During his tenure at the White House, Rohrabacher was involved in the formulation of the Reagan Doctrine aimed at containing the global influence of the Soviet Union.
He said today he is concerned about the influence of Pakistan after the withdrawal of NATO forces from Afghanistan by the end of the year.
"It will mean the people of the region who are anti-radical Islamic will need to be doing the fighting themselves rather than having Americans doing the fighting, and the trouble with this is we're giving billions of dollars to Pakistan and Pakistan is the heart of the problem," Rohrabacher argued.
"They are, the government of Pakistan, are the ones who are supporting radical Islam. The fact that Osama bin Laden had safe haven there for all those years is no accident.
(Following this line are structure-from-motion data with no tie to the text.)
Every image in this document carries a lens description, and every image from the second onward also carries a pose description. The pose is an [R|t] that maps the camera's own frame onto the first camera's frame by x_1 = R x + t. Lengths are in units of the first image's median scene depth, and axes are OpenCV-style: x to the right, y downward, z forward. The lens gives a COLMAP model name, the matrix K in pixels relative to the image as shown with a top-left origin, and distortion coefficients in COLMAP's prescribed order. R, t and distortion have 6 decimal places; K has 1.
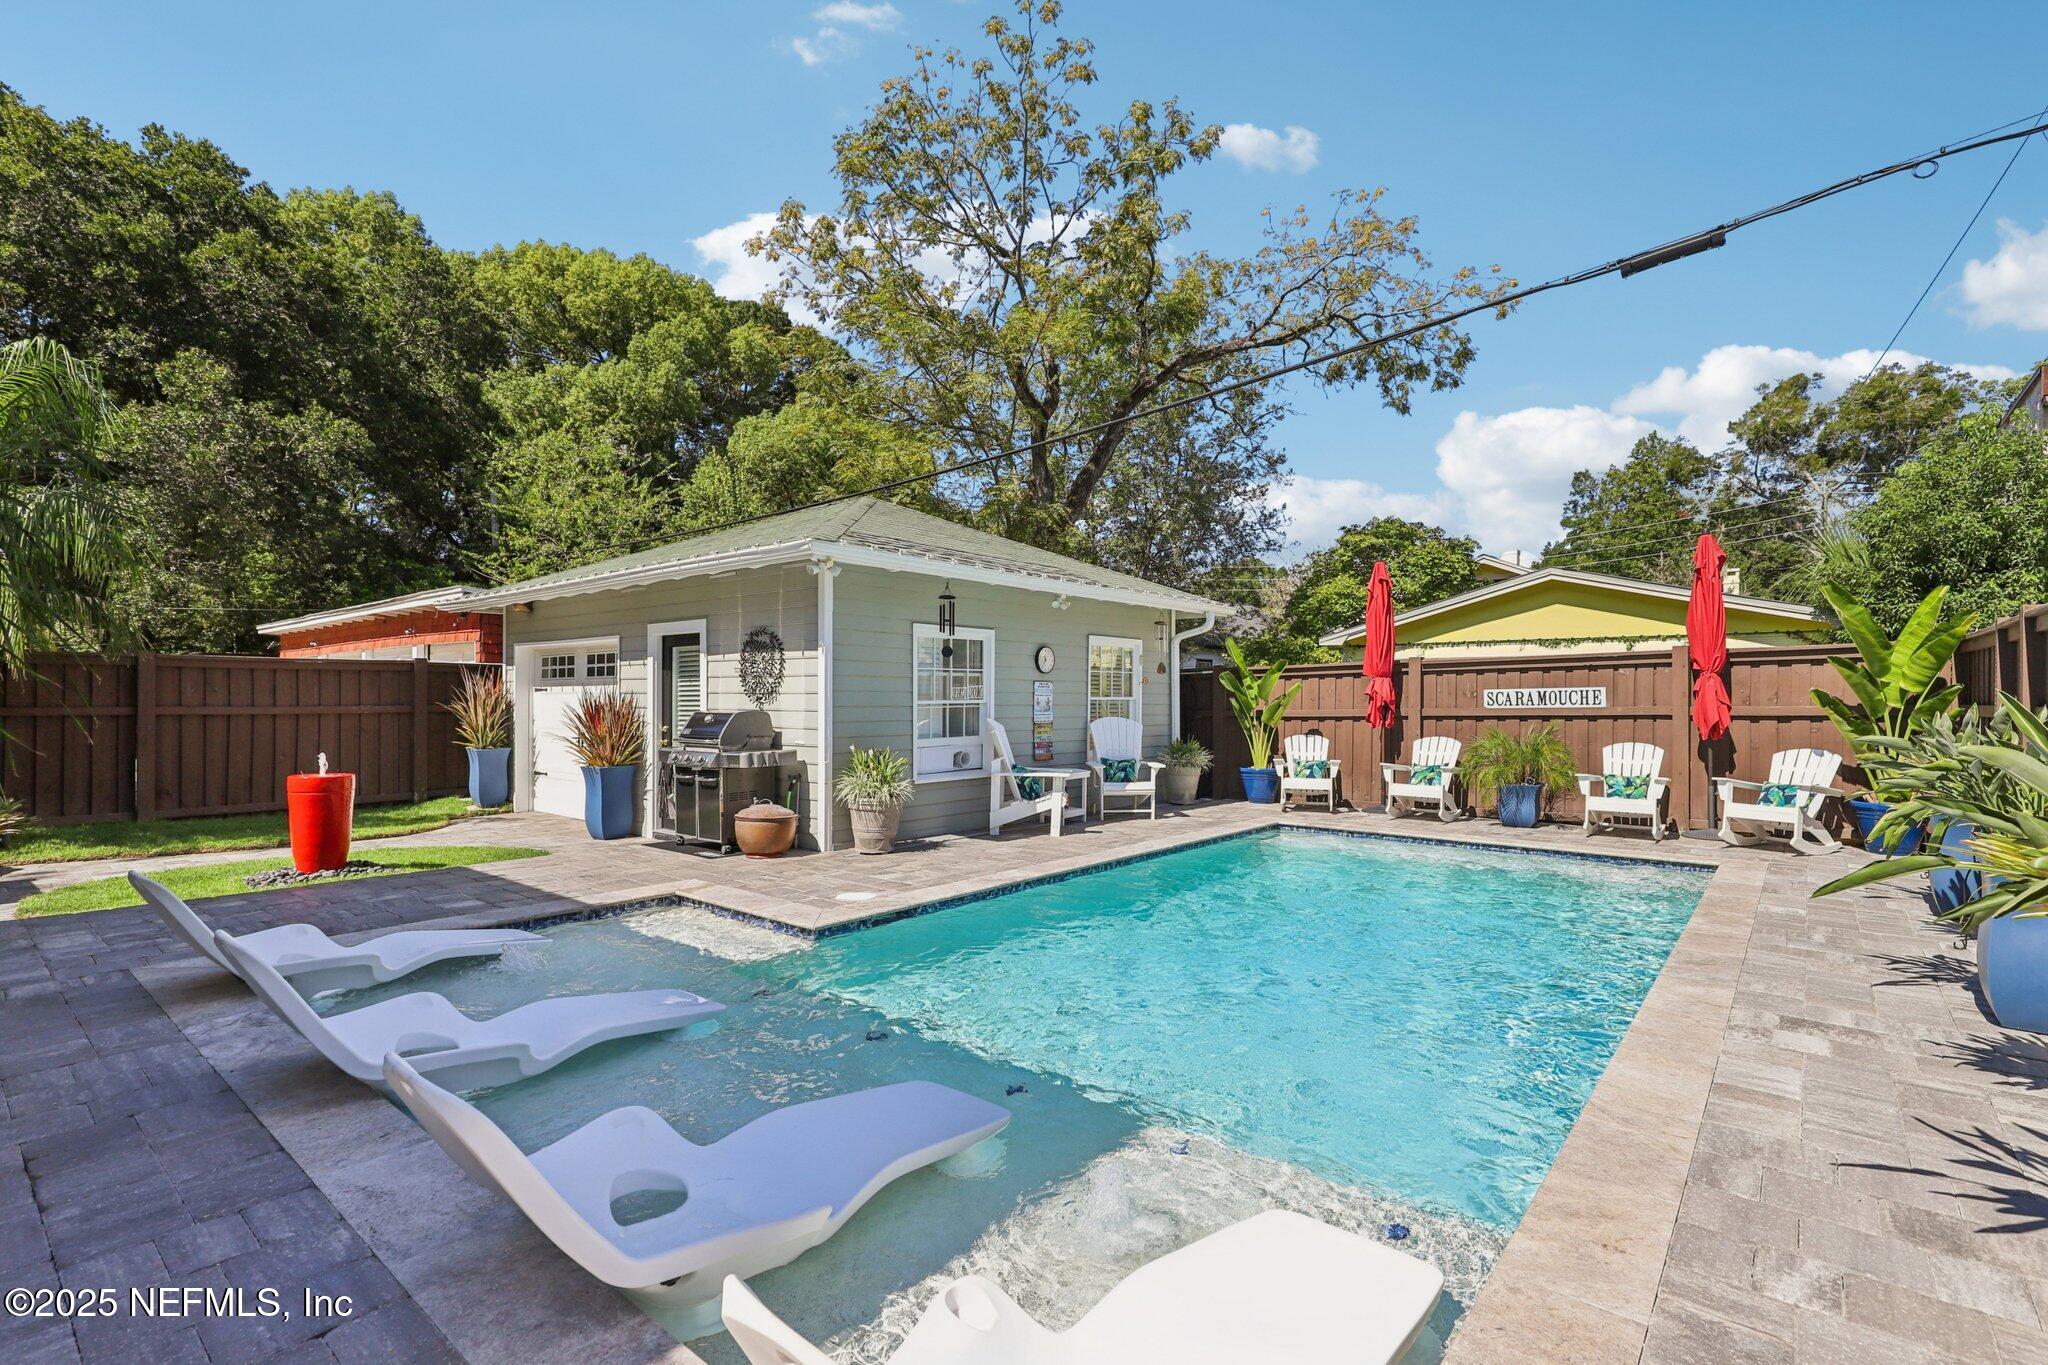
lens RADIAL K [[934.8, 0, 1022.6], [0, 934.8, 691.8], [0, 0, 1]] dist [-0.000288, 0.000315]
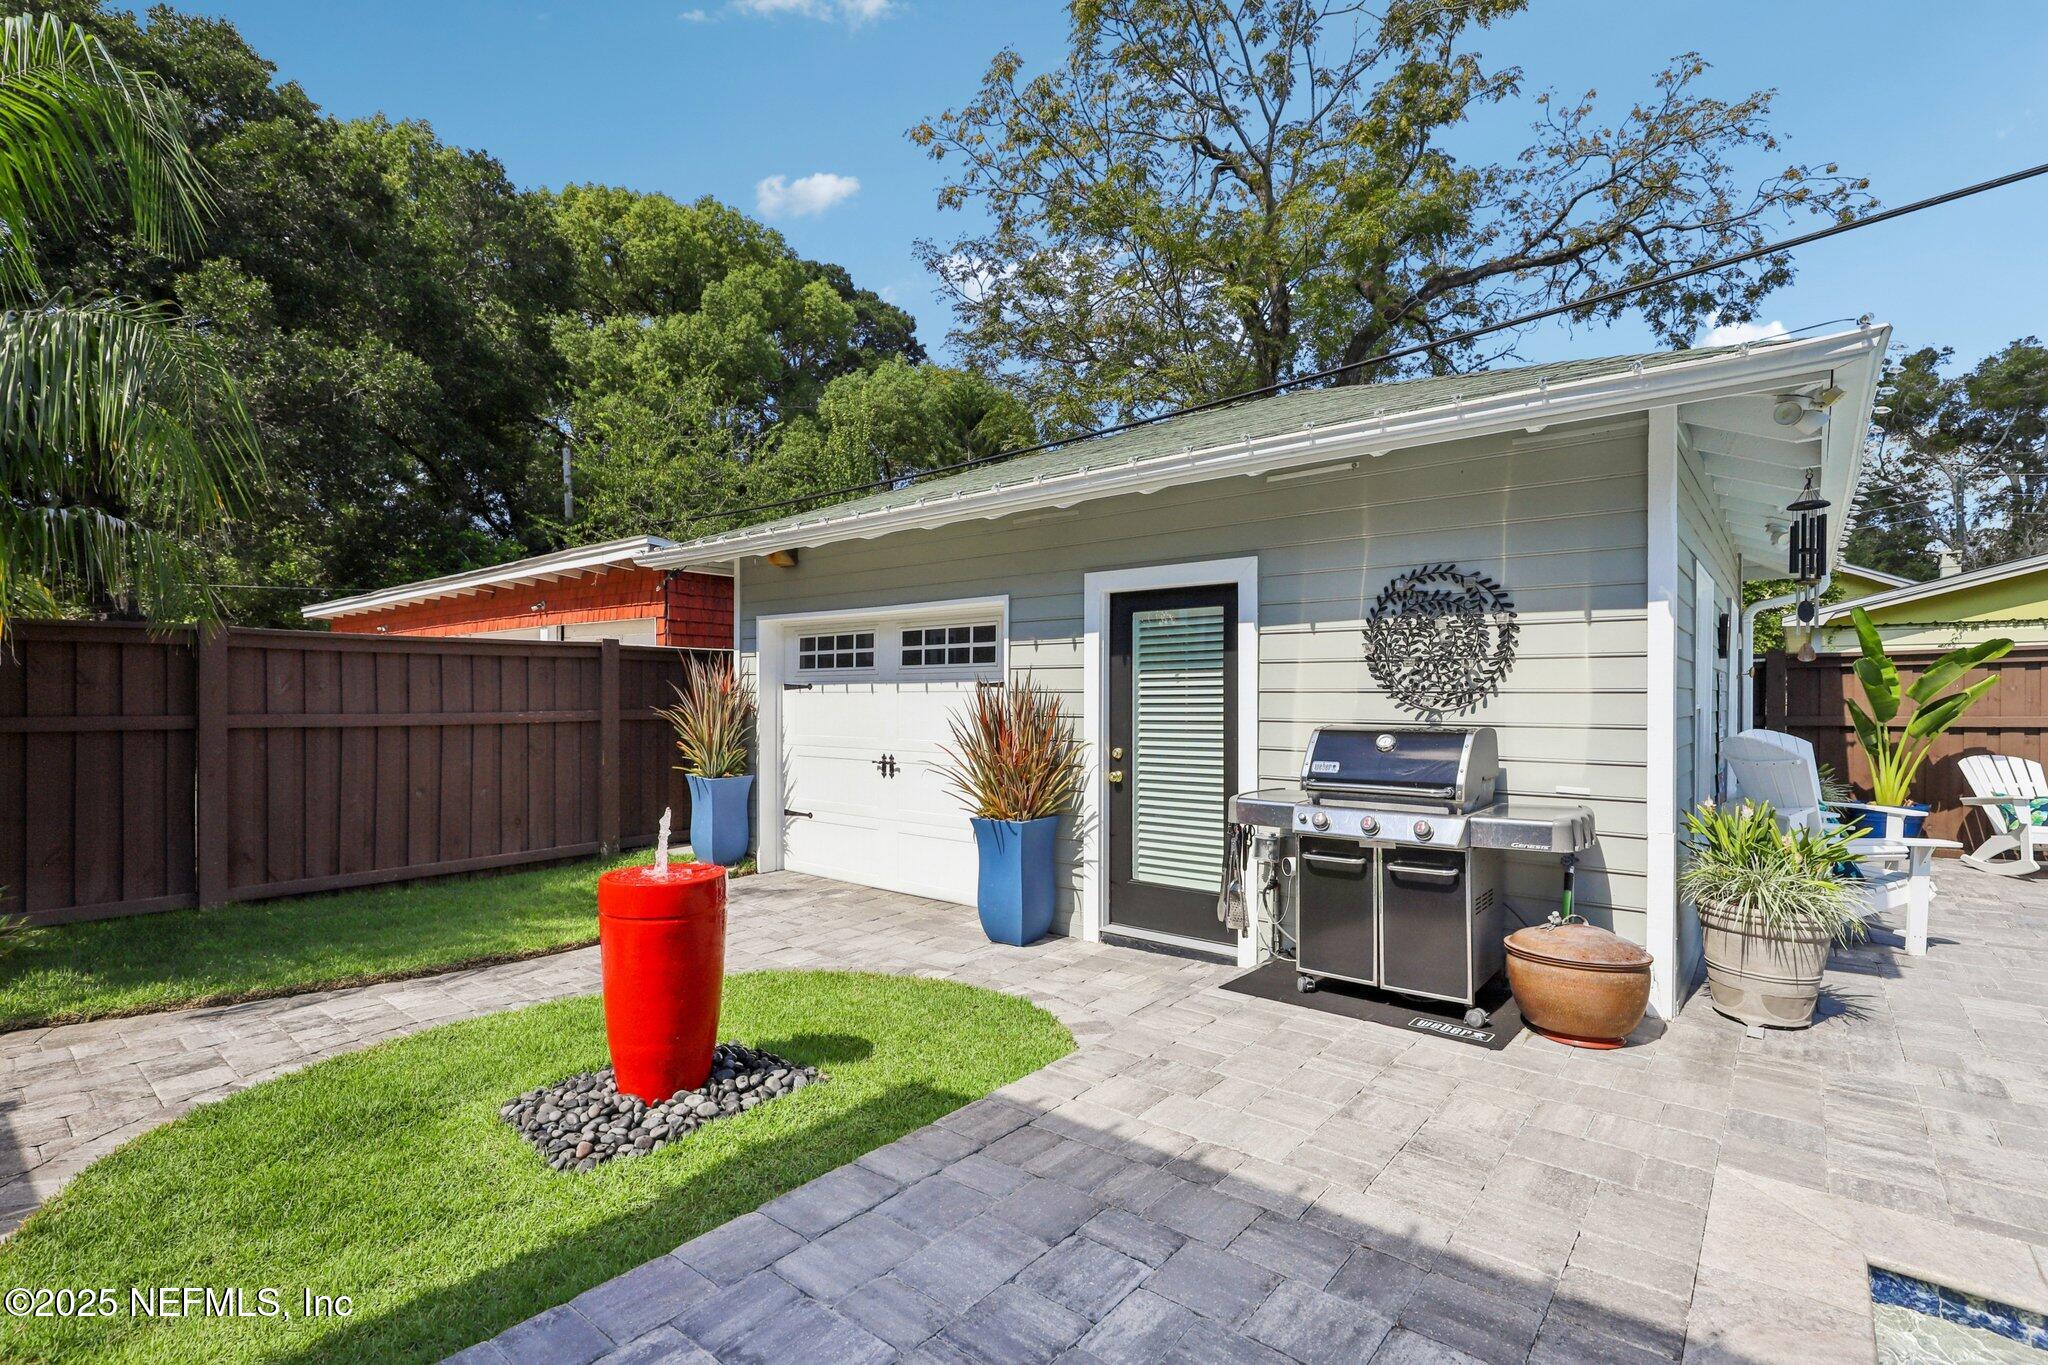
lens RADIAL K [[934.8, 0, 1022.4], [0, 934.8, 696.5], [0, 0, 1]] dist [-0.000288, 0.000315]
pose [[0.999988, -0.000426, 0.004953, -0.213955], [0.000391, 0.999975, 0.007064, 0.000043], [-0.004956, -0.007062, 0.999963, 0.202623]]
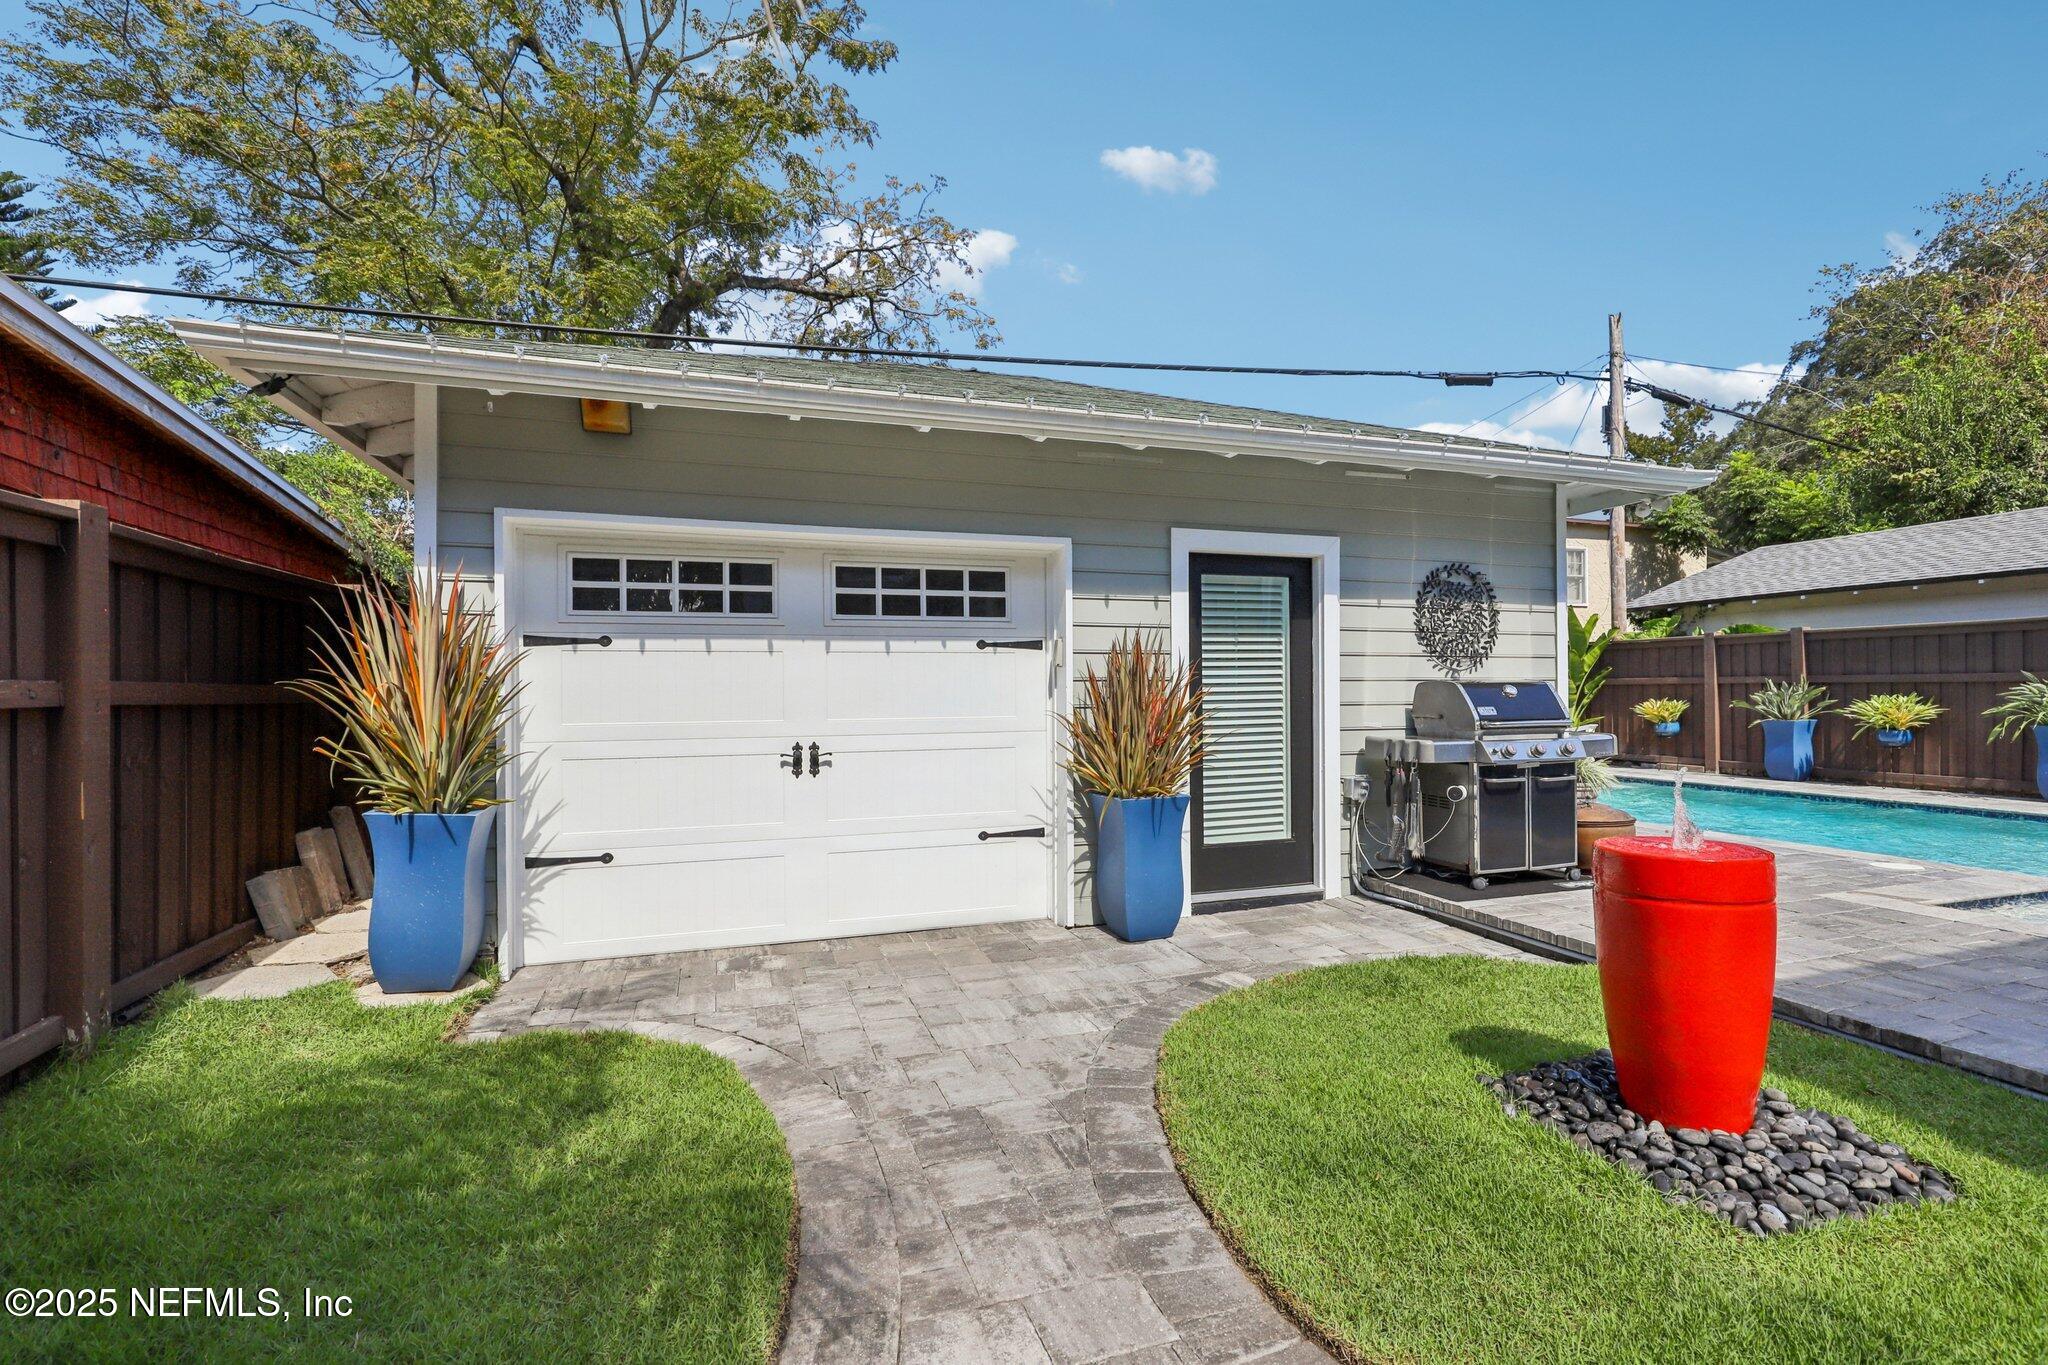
lens RADIAL K [[934.8, 0, 1018.1], [0, 934.8, 685.7], [0, 0, 1]] dist [-0.000288, 0.000315]
pose [[0.523331, -0.000061, 0.852129, -0.441291], [0.001672, 0.999998, -0.000955, 0.009992], [-0.852128, 0.001924, 0.523330, 0.382278]]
So as we leave, the Pakistanis, who are the ones who inserted the Taliban in power in the first place, will again emerge and it's up to us to – not to support by sending troops, but by trying to find those people like we did before and the Northern Alliance, the people who are opposed to radical Islam, and try to give them a fighting chance to keep their country from being taken over by these awful, evil, radical Islamists."
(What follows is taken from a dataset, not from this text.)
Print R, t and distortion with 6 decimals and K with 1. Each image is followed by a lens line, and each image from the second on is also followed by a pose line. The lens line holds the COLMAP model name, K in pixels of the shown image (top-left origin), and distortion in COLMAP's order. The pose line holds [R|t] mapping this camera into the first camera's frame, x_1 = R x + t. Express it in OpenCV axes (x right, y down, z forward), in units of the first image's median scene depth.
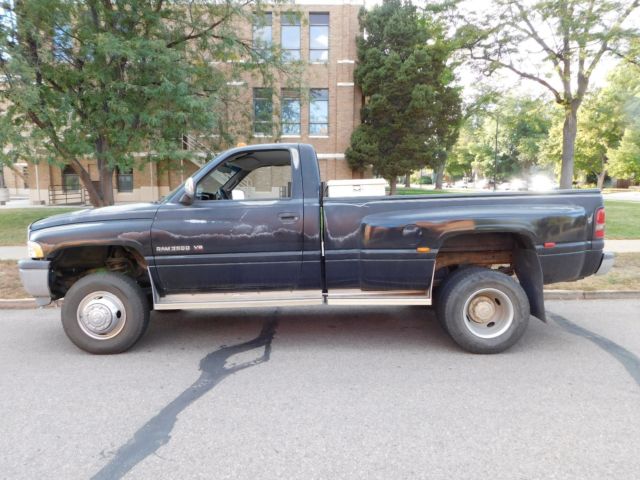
lens RADIAL K [[479.4, 0, 320.0], [0, 479.4, 240.0], [0, 0, 1]] dist [-0.012516, 0.001400]
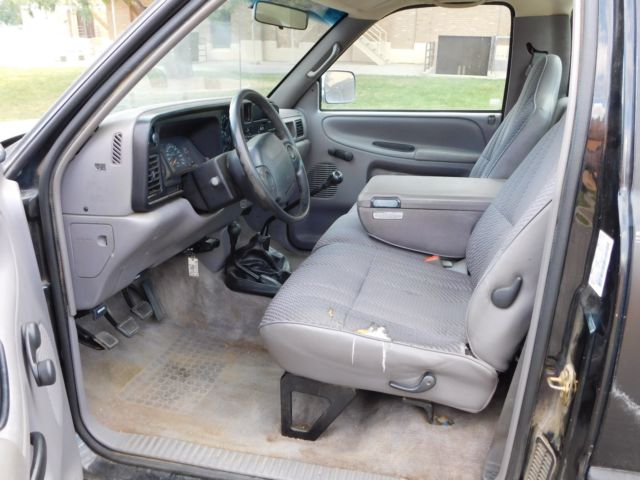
lens RADIAL K [[479.4, 0, 320.0], [0, 479.4, 240.0], [0, 0, 1]] dist [-0.012516, 0.001400]
pose [[0.962762, 0.114248, -0.245023, -0.030745], [-0.038628, 0.955153, 0.293582, -0.036895], [0.267576, -0.273185, 0.923998, 0.248363]]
Asked about reports that the FBI had a human source in contact with bin Laden as far back as 1993 and that the source learned of a plan by al-Qaida to finance terror attacks on the U.S., Rohrabacher replied, "I'm sure that's accurate, and during that time period, we were supporting— in fact, during the 1980s, when I was in the White House, we were supporting those elements that were fighting the Soviet troops and Soviet occupation groups in Afghanistan."
Rohrabacher recalled a trip he made to Afghanistan where he accompanied a Mujahedeen combat group to a battle. "They told me there will be no English spoken for the next four hours — I had a beard and I had the whole [similar outfit] — and as we walked by this camp, it was a bin Laden camp.... Osama bin Laden was there and I was told that if he knew I was an American and knew I was part of this group, he'd kill the whole group. They'd attack us. So that's why I had to keep my mouth shut.... They said this guy hates the Americans as much as he hates the communists."
"So we knew about him," Rohrabacher said. "And in the early '90s as well our government was providing aid to radical Islamists who shouldn't have ever had one penny from us."